Page segmentation data:
────────────────────────────────────────

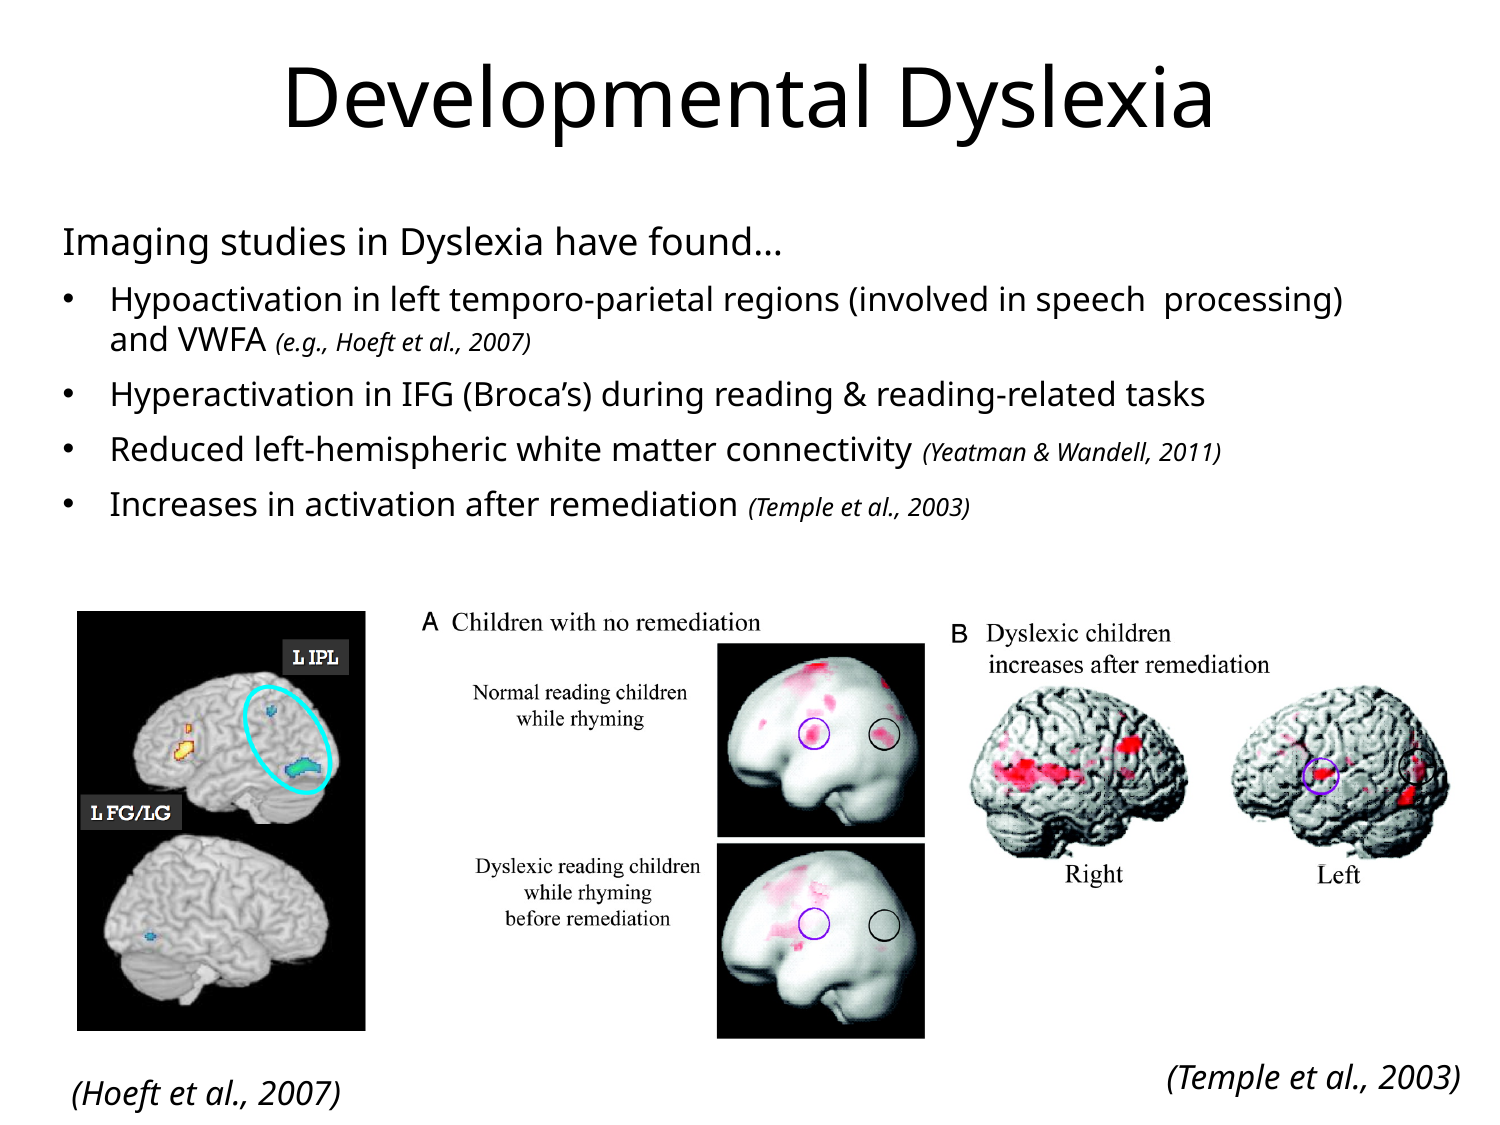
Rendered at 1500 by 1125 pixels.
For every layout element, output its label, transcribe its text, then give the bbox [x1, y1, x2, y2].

text_box Imaging studies in Dyslexia have found… Hypoactivation in left temporo-parietal regions (involved in speech processing) and VWFA (e.g., Hoeft et al., 2007) Hyperactivation in IFG (Broca’s) during reading & reading-related tasks Reduced left-hemispheric white matter connectivity (Yeatman & Wandell, 2011) Increases in activation after remediation (Temple et al., 2003) [48, 160, 1425, 565]
text_box (Hoeft et al., 2007) [56, 1064, 357, 1120]
text_box (Temple et al., 2003) [1151, 1049, 1477, 1104]
title Developmental Dyslexia [75, 0, 1425, 188]
picture [948, 600, 1457, 890]
picture [74, 610, 366, 1032]
picture [420, 610, 928, 1050]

────────────────────────────────────────

Work to complete: In the copy, include every record exactly and no pictures at all.

Completed exercise:
Rendered at 1500 by 1125 pixels.
For every layout element, output its label, transcribe its text, then give the bbox [x1, y1, x2, y2].

text_box Imaging studies in Dyslexia have found… Hypoactivation in left temporo-parietal regions (involved in speech processing) and VWFA (e.g., Hoeft et al., 2007) Hyperactivation in IFG (Broca’s) during reading & reading-related tasks Reduced left-hemispheric white matter connectivity (Yeatman & Wandell, 2011) Increases in activation after remediation (Temple et al., 2003) [48, 160, 1425, 565]
text_box (Hoeft et al., 2007) [56, 1064, 357, 1120]
text_box (Temple et al., 2003) [1151, 1049, 1477, 1104]
title Developmental Dyslexia [75, 0, 1425, 188]
picture [948, 600, 1457, 890]
picture [74, 610, 366, 1032]
picture [420, 610, 928, 1050]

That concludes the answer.